Repeat the data exactly. Pictures are not part of the copy.

### Provided material:
*-*-*

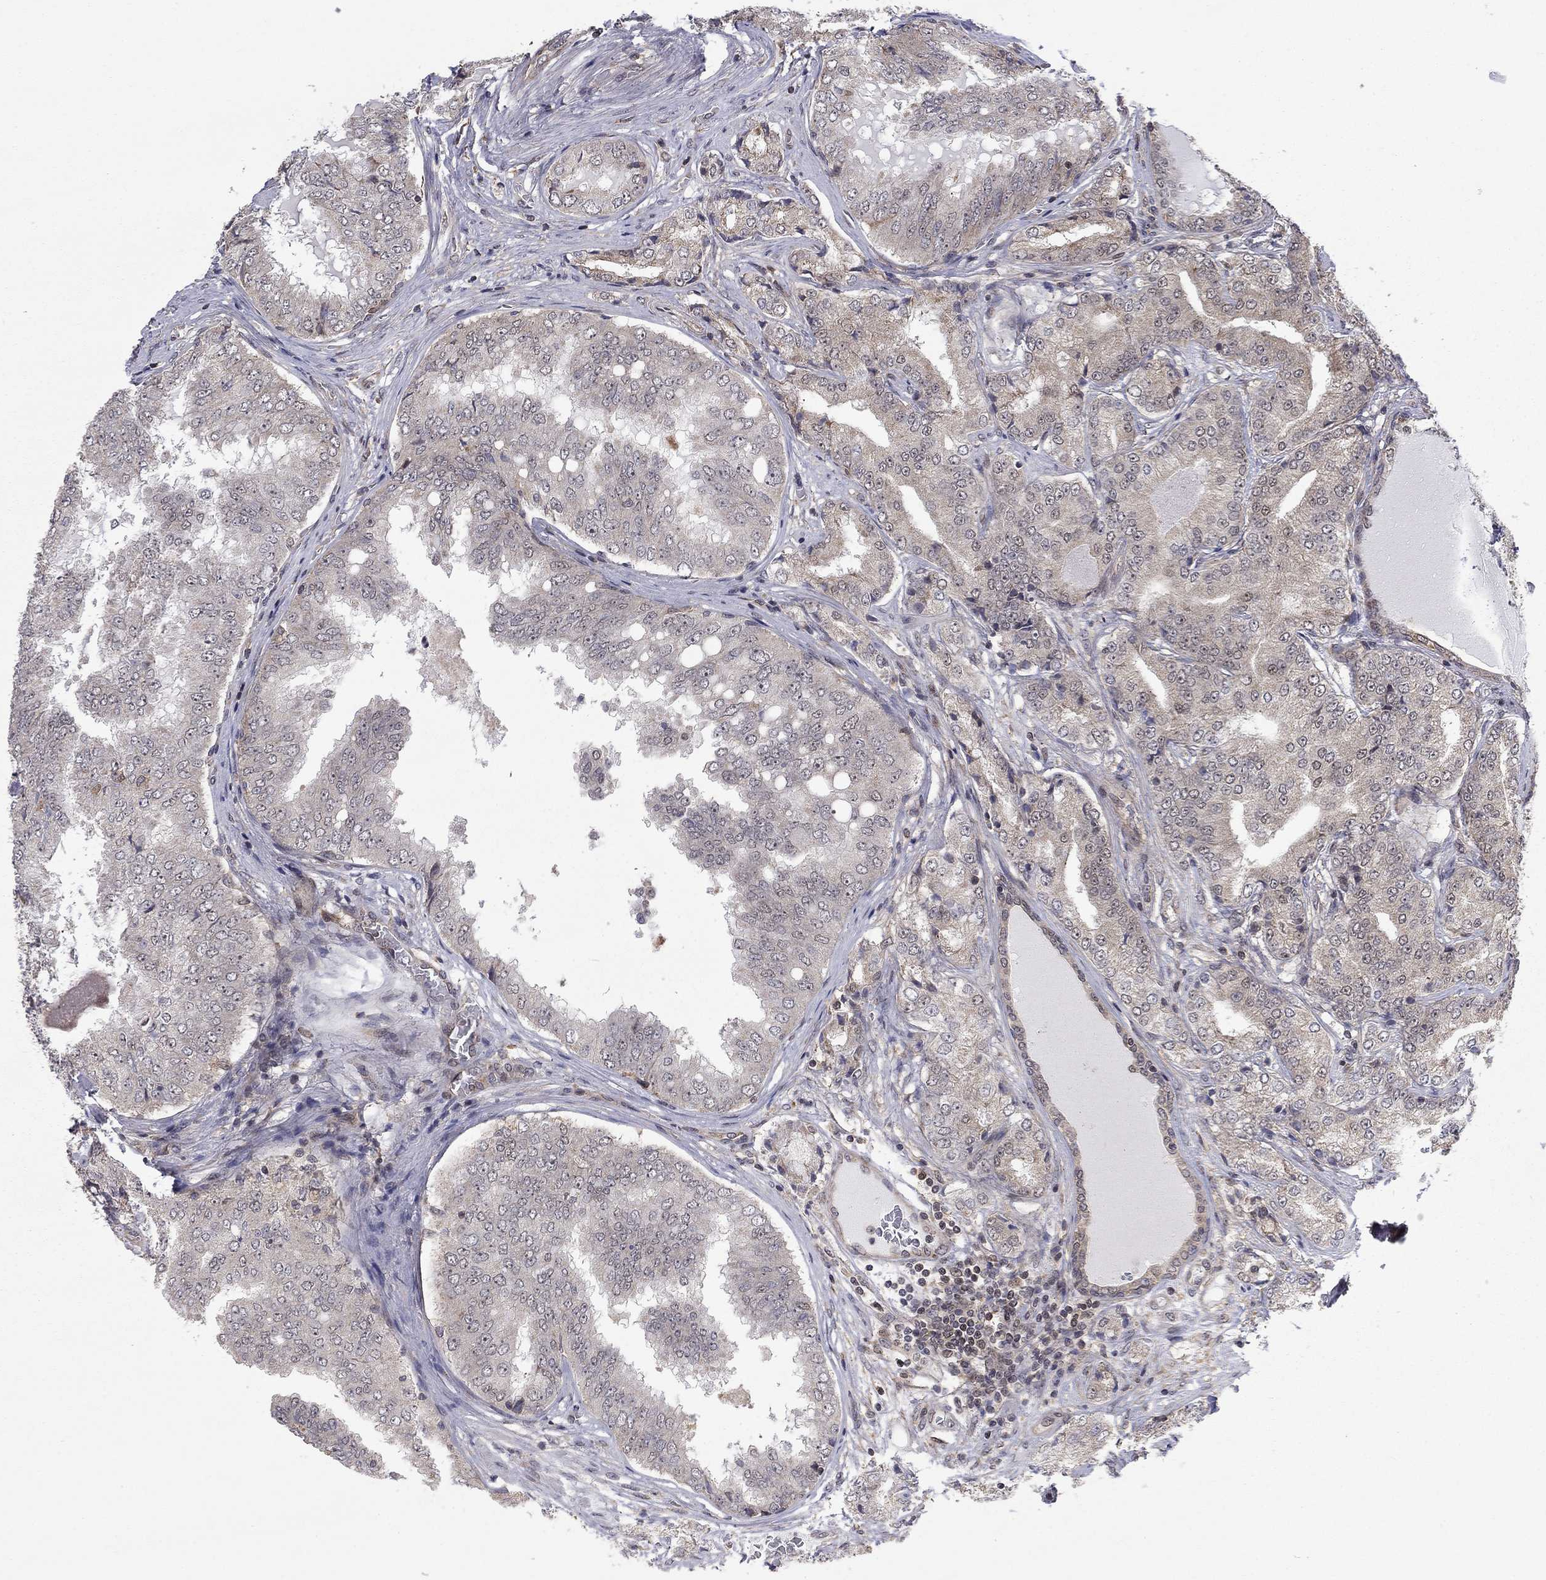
{"staining": {"intensity": "moderate", "quantity": "<25%", "location": "cytoplasmic/membranous"}, "tissue": "prostate cancer", "cell_type": "Tumor cells", "image_type": "cancer", "snomed": [{"axis": "morphology", "description": "Adenocarcinoma, NOS"}, {"axis": "topography", "description": "Prostate"}], "caption": "DAB immunohistochemical staining of human prostate cancer (adenocarcinoma) demonstrates moderate cytoplasmic/membranous protein staining in about <25% of tumor cells.", "gene": "TDP1", "patient": {"sex": "male", "age": 65}}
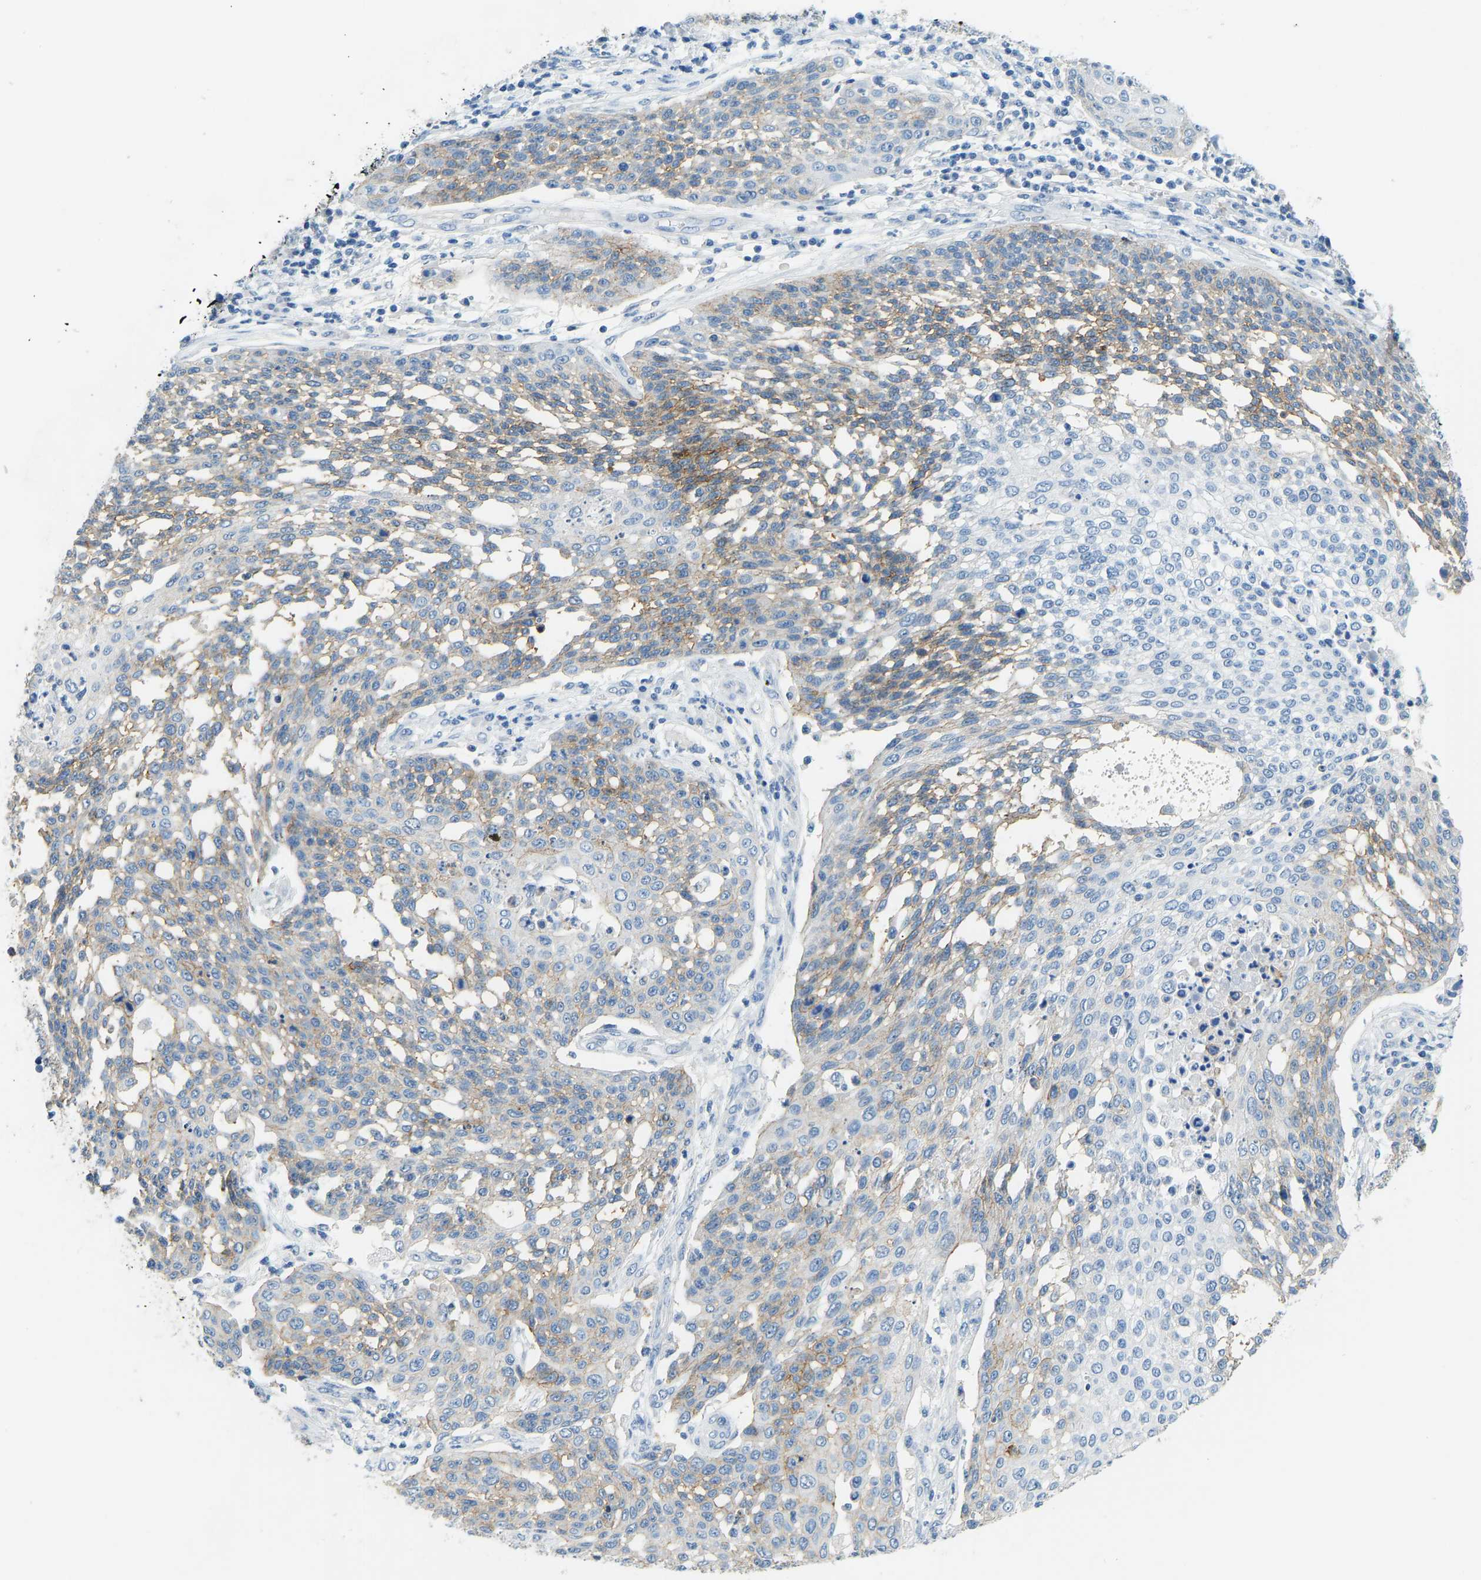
{"staining": {"intensity": "moderate", "quantity": "25%-75%", "location": "cytoplasmic/membranous"}, "tissue": "cervical cancer", "cell_type": "Tumor cells", "image_type": "cancer", "snomed": [{"axis": "morphology", "description": "Squamous cell carcinoma, NOS"}, {"axis": "topography", "description": "Cervix"}], "caption": "A brown stain highlights moderate cytoplasmic/membranous positivity of a protein in cervical cancer tumor cells.", "gene": "ATP1A1", "patient": {"sex": "female", "age": 34}}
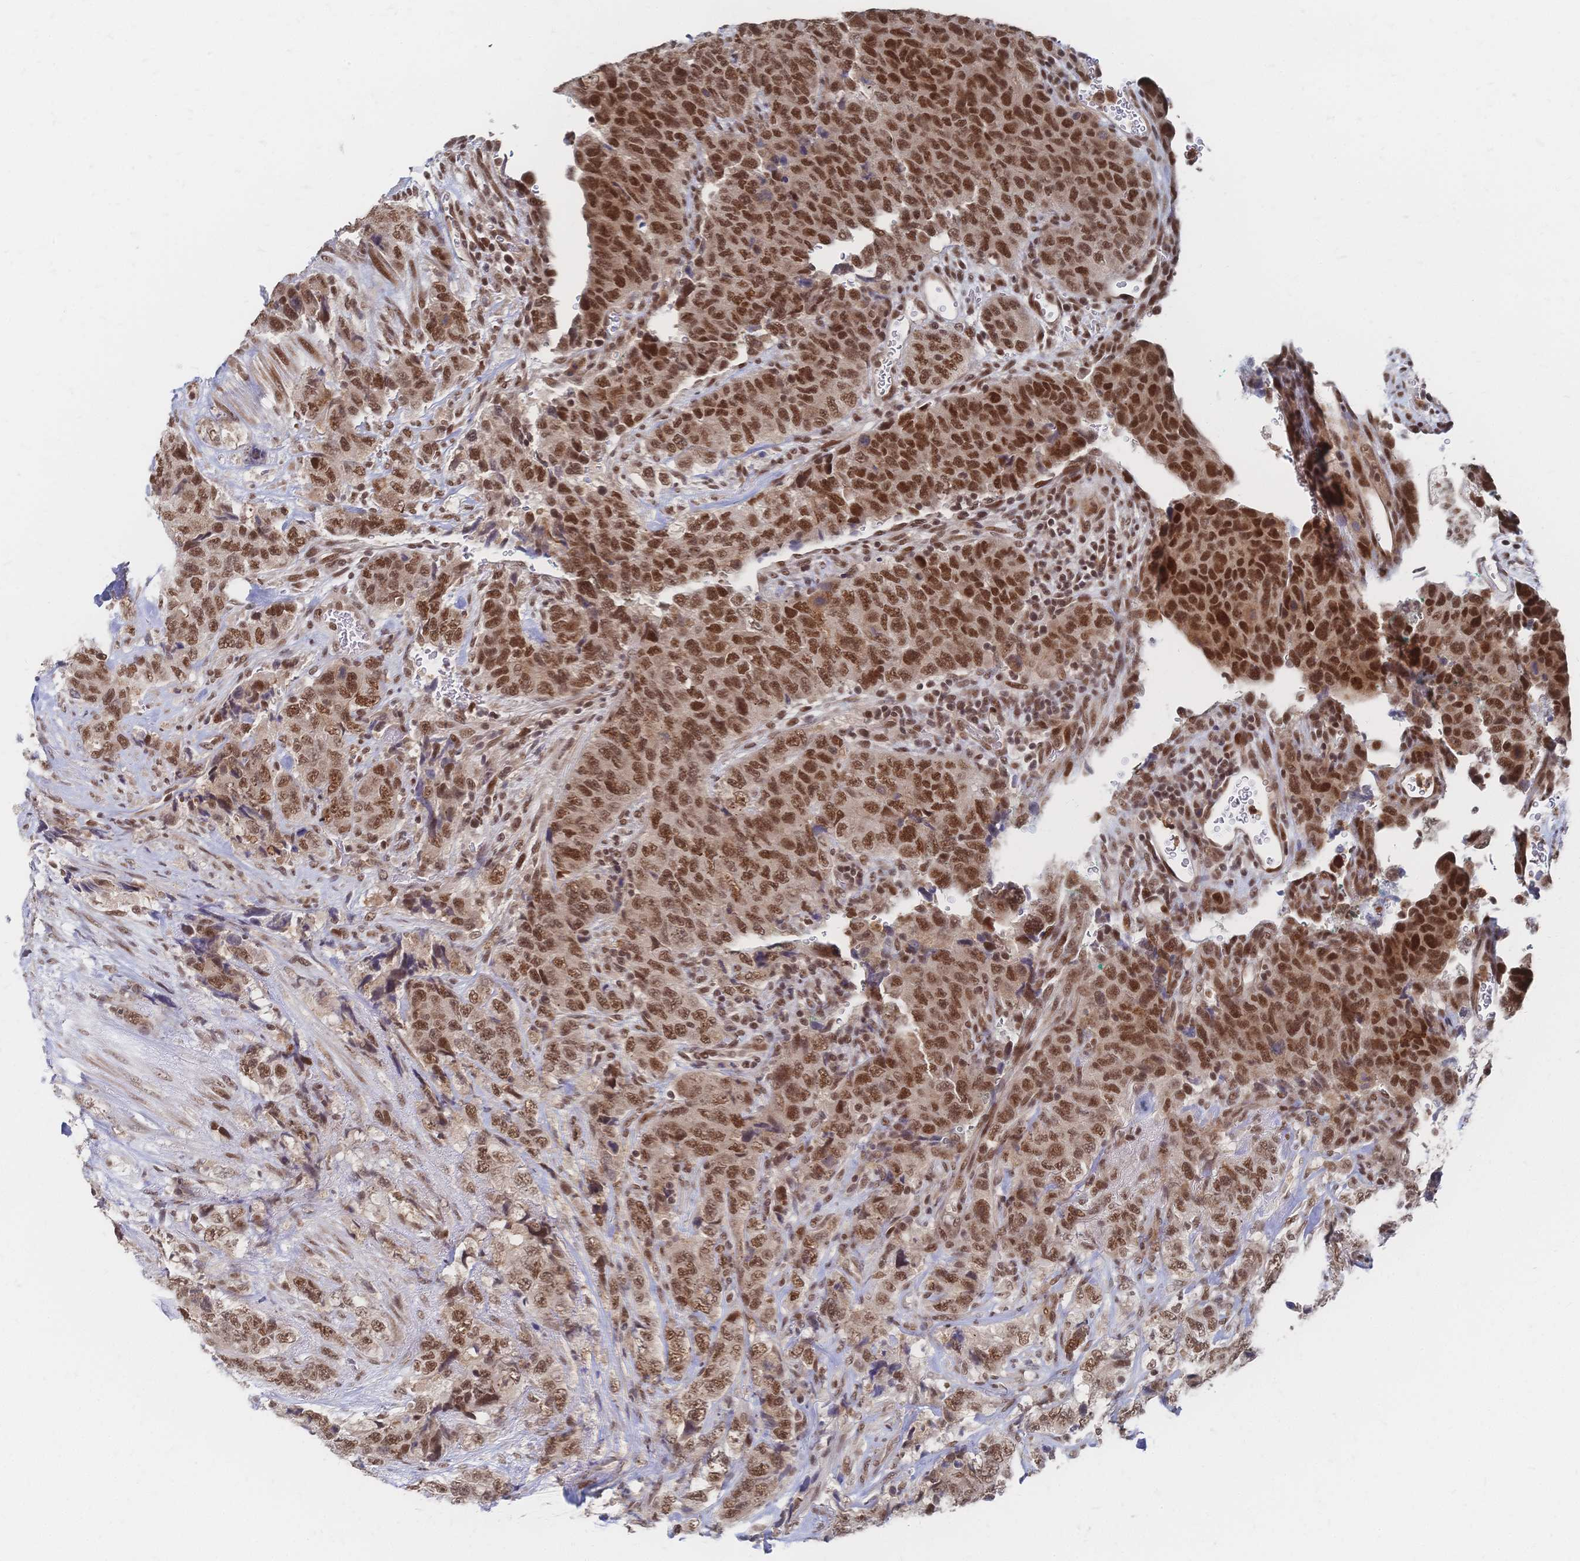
{"staining": {"intensity": "moderate", "quantity": ">75%", "location": "nuclear"}, "tissue": "urothelial cancer", "cell_type": "Tumor cells", "image_type": "cancer", "snomed": [{"axis": "morphology", "description": "Urothelial carcinoma, High grade"}, {"axis": "topography", "description": "Urinary bladder"}], "caption": "An IHC image of neoplastic tissue is shown. Protein staining in brown highlights moderate nuclear positivity in urothelial carcinoma (high-grade) within tumor cells.", "gene": "NELFA", "patient": {"sex": "female", "age": 78}}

*-*-*

### Final answer:
{"staining": {"intensity": "moderate", "quantity": "<25%", "location": "cytoplasmic/membranous"}, "tissue": "prostate cancer", "cell_type": "Tumor cells", "image_type": "cancer", "snomed": [{"axis": "morphology", "description": "Adenocarcinoma, NOS"}, {"axis": "topography", "description": "Prostate"}], "caption": "DAB immunohistochemical staining of human prostate cancer (adenocarcinoma) demonstrates moderate cytoplasmic/membranous protein staining in about <25% of tumor cells.", "gene": "TDP1", "patient": {"sex": "male", "age": 65}}
{"staining": {"intensity": "moderate", "quantity": "25%-75%", "location": "cytoplasmic/membranous"}, "tissue": "cervical cancer", "cell_type": "Tumor cells", "image_type": "cancer", "snomed": [{"axis": "morphology", "description": "Squamous cell carcinoma, NOS"}, {"axis": "topography", "description": "Cervix"}], "caption": "A brown stain highlights moderate cytoplasmic/membranous positivity of a protein in cervical cancer tumor cells.", "gene": "ATP1A1", "patient": {"sex": "female", "age": 34}}
{"staining": {"intensity": "moderate", "quantity": ">75%", "location": "nuclear"}, "tissue": "urothelial cancer", "cell_type": "Tumor cells", "image_type": "cancer", "snomed": [{"axis": "morphology", "description": "Urothelial carcinoma, High grade"}, {"axis": "topography", "description": "Urinary bladder"}], "caption": "An IHC image of neoplastic tissue is shown. Protein staining in brown highlights moderate nuclear positivity in urothelial carcinoma (high-grade) within tumor cells.", "gene": "NELFA", "patient": {"sex": "female", "age": 78}}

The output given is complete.